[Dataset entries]
[Start of Attachment]

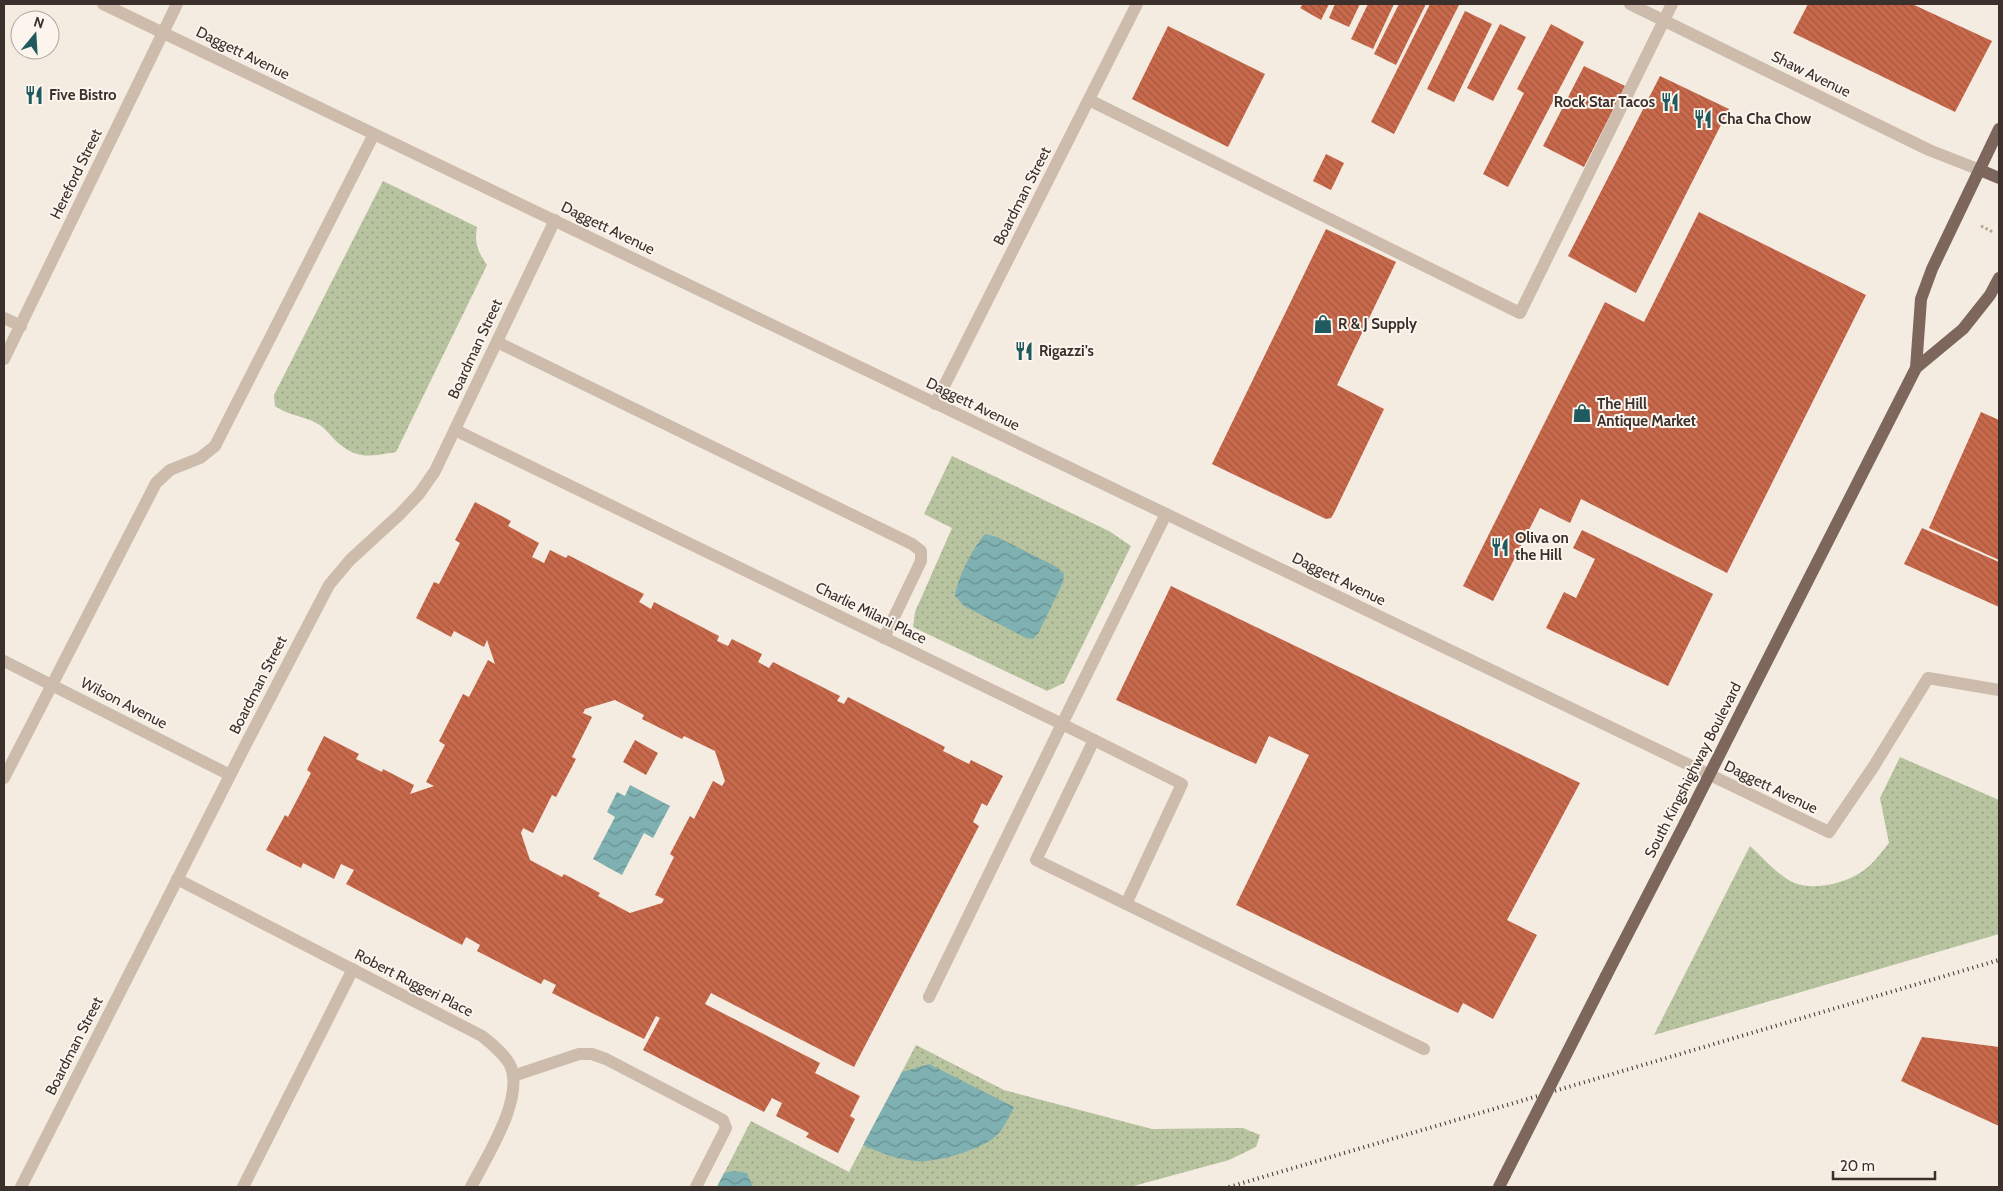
<svg xmlns="http://www.w3.org/2000/svg" width="2003" height="1191" viewBox="0 0 2003 1191" font-family="Cabin,sans-serif">
<style>
.grass{fill:url(#grass-dots)}
.water{fill:url(#water-waves)}
.building{fill:url(#building-back-hatch);fill-rule:evenodd}
.lines{fill:none;stroke-linecap:round;stroke-linejoin:round}
.path{stroke:#b9a596;stroke-width:3;stroke-dasharray:2.5 2.5;stroke-linecap:butt}
.minor{stroke:#cdbbac;stroke-width:12}
.major{stroke:#7d675c;stroke-width:12}
.rail{stroke:#3b302b;stroke-width:4;stroke-dasharray:1 4;stroke-linecap:butt}
.major-bridge{stroke:#7d675c;stroke-width:12}
.labels{text-anchor:middle;stroke-width:4;stroke-linejoin:round;paint-order:stroke}
.street-label{font-size:15px;fill:#3b302b;stroke:#fbf5ee}
.poi-label{font-size:15px;font-weight:bold;fill:#3b302b;stroke:#fbf5ee;text-anchor:start}
</style>
<defs>
<pattern id="grass-dots" width="8" height="8" patternUnits="userSpaceOnUse" patternTransform="scale(1.25)"><rect width="8" height="8" fill="#b8c4a0"/><path d="M2 2h.1M6 6h.1" fill="none" stroke="#97a083" stroke-width="1.8" stroke-linecap="round"/></pattern>
<pattern id="water-waves" width="16" height="10" patternUnits="userSpaceOnUse" patternTransform="scale(1.25)"><rect width="16" height="10" fill="#7fb0b2"/><path d="M0 5q4-4 8 0t8 0" fill="none" stroke="#699091"/></pattern>
<pattern id="building-back-hatch" width="6" height="6" patternUnits="userSpaceOnUse" patternTransform="scale(1.25)"><rect width="6" height="6" fill="#c8694b"/><path d="M-1 5l2 2M0 0l6 6M5-1l2 2" fill="none" stroke="#a4573f"/></pattern>
</defs>
<rect width="100%" height="100%" fill="#f4ebe1"/>
<g class="grass">
<path d="M383,181L477,227C474,243 478,252 487,265L396,452C370,456 357,461 335,440C330,435 324,427 318,424C305,416 289,416 275,406L274,395Z"/>
<path d="M952,456L1109,531L1131,546L1064,683L1047,691L913,627L915,612L952,528L924,514Z"/>
<path d="M1900,757L1999,800V934L1654,1035L1750,846C1762,857 1778,875 1792,882C1815,892 1850,883 1868,867C1876,860 1882,851 1889,843L1880,798Z"/>
<path d="M916,1045L1004,1090L1152,1129L1243,1128L1260,1135L1256,1147L1229,1160L1130,1187H717L751,1121L849,1172Z"/>
</g>
<g class="water">
<path d="M985,534L997,537L1057,567L1064,574L1063,582L1039,632L1033,639L1026,638L964,606L955,596C957,578 973,548 985,534Z"/>
<path d="M630,785L670,806L653,838L644,833L622,875L593,859L615,817L607,812L617,792L625,796Z"/>
<path d="M929,1064L1014,1107C1009,1117 1004,1128 996,1136C983,1149 933,1164 915,1161C896,1159 881,1153 863,1145L902,1072Z"/>
<path d="M734,1171L747,1173L753,1187H717L724,1173Z"/>
</g>
<g class="building">
<path d="M1303,4H1329L1321,20L1300,8Z"/>
<path d="M1335,4H1360L1349,27L1329,18Z"/>
<path d="M1368,4H1394L1373,49L1351,39Z"/>
<path d="M1399,4H1426L1396,65L1374,54Z"/>
<path d="M1430,4L1459,5L1394,134L1371,122Z"/>
<path d="M1808,4H1912L1992,41L1955,112L1793,33Z"/>
<path d="M1465,11L1492,24L1454,102L1427,89Z"/>
<path d="M1500,24L1526,37L1493,101L1467,88Z"/>
<path d="M1551,24L1584,42L1508,187L1483,174L1524,93L1517,89Z"/>
<path d="M1168,26L1265,74L1228,147L1132,99Z"/>
<path d="M1584,66L1625,86L1584,167L1543,146Z"/>
<path d="M1660,76L1729,109L1636,293L1568,256Z"/>
<path d="M1326,154L1344,163L1331,190L1313,181Z"/>
<path d="M1699,212L1866,295L1727,573L1581,499L1570,523L1540,508L1493,601L1463,586L1605,302L1644,322Z"/>
<path d="M1326,229L1396,262L1337,385L1384,409L1334,513L1331,518L1326,519L1212,464Z"/>
<path d="M1981,412L1999,420V560L1929,528Z"/>
<path d="M475,502L511,521L508,526L539,543L532,557L544,563L550,550L566,558L568,555L644,594L639,602L651,609L654,602L719,636L717,641L728,646L732,639L762,654L758,662L769,668L773,662L840,696L837,701L844,704L848,697L945,747L943,751L969,764L971,760L1003,776L987,806L982,803L973,822L979,826L854,1067L711,993L705,1004L820,1063L815,1073L860,1096L850,1116L855,1119L838,1153L806,1137L809,1133L776,1116L782,1103L772,1098L764,1112L643,1050L660,1018L656,1016L644,1039L552,993L556,985L544,979L541,984L477,951L480,945L466,937L462,945L346,884L354,870L341,864L334,879L303,863L301,868L266,850L285,815L288,817L311,773L307,770L324,736L359,754L356,759L382,772L383,769L414,785L410,794L434,786L426,782L445,745L439,741L463,694L469,697L488,660L495,664L487,640L484,647L454,631L451,637L416,618L434,582L439,584L460,543L455,540ZM615,700L644,715L642,719L682,739L684,736L715,751L725,781L722,786L713,781L694,819L690,816L670,854L674,857L655,895L664,899L662,903L630,913L598,896L600,893L564,874L562,877L530,860L521,833L523,828L533,833L552,795L556,797L576,759L572,757L592,717L583,713L585,709Z"/>
<path d="M1922,528L1999,562V607L1904,564Z"/>
<path d="M1582,530L1713,594L1668,686L1546,628L1564,592L1576,598L1595,559L1573,548Z"/>
<path d="M1171,586L1580,783L1507,920L1537,935L1493,1019L1463,1003L1458,1013L1236,905L1309,755L1269,736L1256,764L1116,700Z"/>
<path d="M635,740L658,753L646,775L623,762Z"/>
<path d="M1922,1037L1999,1047V1126L1901,1081Z"/>
</g>
<g class="lines">
<path class="path" d="M1981,226L1993,232"/>
<g class="minor">
<path d="M103,4L1829,832L1874,766L1928,678L1999,690"/>
<path d="M1630,4L1929,150L1980,170"/>
<path d="M1089,100L1520,313L1672,4"/>
<path d="M4,318L21,326"/>
<path d="M497,342L912,544L921,551V561L884,638"/>
<path d="M4,359L177,4"/>
<path d="M935,404L1137,4"/>
<path d="M455,430L1062,724L1166,514"/>
<path d="M4,661L230,775"/>
<path d="M1094,740L1036,860L1424,1049"/>
<path d="M4,778L156,483L170,470L200,458L215,446L374,134"/>
<path d="M177,879L482,1036C492,1044 502,1052 509,1063C527,1095 486,1158 471,1187"/>
<path d="M929,997L1062,724L1182,784L1126,904"/>
<path d="M513,1076L579,1054H592L606,1059L723,1120L726,1128L696,1187"/>
<path d="M21,1187L246,744L329,585L350,560L399,515L419,494L435,471L555,220"/>
<path d="M243,1187L353,969"/>
</g>
<g class="major">
<path d="M1980,170L1999,178"/>
<path d="M1916,368L1963,329L1990,295L1999,278"/>
<path d="M1742,710L1916,368L1921,299L1932,269L1999,129"/>
<path d="M1606,976L1685,823"/>
<path d="M1499,1187L1505,1175"/>
</g>
<path class="rail" d="M1229,1187L1999,960"/>
<g class="major-bridge">
<path d="M1685,823L1742,710"/>
<path d="M1505,1175L1606,976"/>
</g>
</g>
<defs>
<g id="restaurant-bare" transform="scale(1.5)"><path d="M-5-6h1v4h1v-4h1v4h1v-4h1v5L-1.5 .5V6h-2V.5L-5-1ZM5-6V6H3V1.5H1.5Q1.5-4 5-6Z" fill="#1f5a5e" stroke="#fbf5ee" stroke-width="2.5" paint-order="stroke"/></g>
<g id="shop-bare" transform="scale(1.5)"><path d="M-5-2.5h2.3a2.7 3.5 0 0 1 5.4 0H5L5.5 6h-11ZM-1.5-2.5h3a1.5 2.3 0 0 0-3 0Z" fill="#1f5a5e" stroke="#fbf5ee" stroke-width="2.5" paint-order="stroke"/></g>
</defs>
<g fill-rule="evenodd">
<use href="#restaurant-bare" x="34" y="95"/>
<use href="#restaurant-bare" x="1670" y="102"/>
<use href="#restaurant-bare" x="1703" y="119"/>
<use href="#shop-bare" x="1323" y="324"/>
<use href="#restaurant-bare" x="1024" y="351"/>
<use href="#shop-bare" x="1582" y="413"/>
<use href="#restaurant-bare" x="1500" y="547"/>
</g>
<g class="labels">
<g class="street-label">
<text transform="translate(243 53) rotate(26)" y="5">Daggett Avenue</text>
<text transform="translate(1811 74) rotate(26)" y="5">Shaw Avenue</text>
<text transform="translate(76 174) rotate(-64)" y="5">Hereford Street</text>
<text transform="translate(1022 196) rotate(-63)" y="5">Boardman Street</text>
<text transform="translate(608 228) rotate(26)" y="5">Daggett Avenue</text>
<text transform="translate(475 349) rotate(-65)" y="5">Boardman Street</text>
<text transform="translate(973 404) rotate(26)" y="5">Daggett Avenue</text>
<text transform="translate(1339 579) rotate(26)" y="5">Daggett Avenue</text>
<text transform="translate(871 613) rotate(26)" y="5">Charlie Milani Place</text>
<text transform="translate(258 685) rotate(-63)" y="5">Boardman Street</text>
<text transform="translate(124 703) rotate(27)" y="5">Wilson Avenue</text>
<text transform="translate(1693 770) rotate(-63)" y="5">South Kingshighway Boulevard</text>
<text transform="translate(1771 787) rotate(26)" y="5">Daggett Avenue</text>
<text transform="translate(414 983) rotate(27)" y="5">Robert Ruggeri Place</text>
<text transform="translate(74 1046) rotate(-63)" y="5">Boardman Street</text>
</g>
<g class="poi-label">
<text x="49" y="100">Five Bistro</text>
<text x="1655" y="107" text-anchor="end">Rock Star Tacos</text>
<text x="1718" y="124">Cha Cha Chow</text>
<text x="1338" y="329">R &amp; J Supply</text>
<text x="1039" y="356">Rigazzi's</text>
<text x="1597" y="409">The Hill<tspan x="1597" dy="17">Antique Market</tspan></text>
<text x="1515" y="543">Oliva on<tspan x="1515" dy="17">the Hill</tspan></text>
</g>
</g>
<rect width="2003" height="1191" fill="none" stroke="#3b302b" stroke-width="10"/>
<g transform="translate(35 35) rotate(18)"><circle r="24" fill="#fbf5ee" stroke="#aea6a0"/>
<path d="M0-4L9 19L0 12L-9 19Z" fill="#1f5a5e"/>
<text y="-8" font-size="14" font-weight="bold" text-anchor="middle" fill="#3b302b">N</text>
</g>
<path d="M1833 1171v8h102v-8" fill="none" stroke="#3b302b" stroke-width="2.5"/>
<text x="1840" y="1171" font-size="15" fill="#3b302b" stroke="#fbf5ee" stroke-width="4" paint-order="stroke">20 m</text>
</svg>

[End of Attachment]

*What the task requires:* Copy out each line of the records above that includes "bold".

*Solution to the problem:*
.poi-label{font-size:15px;font-weight:bold;fill:#3b302b;stroke:#fbf5ee;text-anchor:start}
<text y="-8" font-size="14" font-weight="bold" text-anchor="middle" fill="#3b302b">N</text>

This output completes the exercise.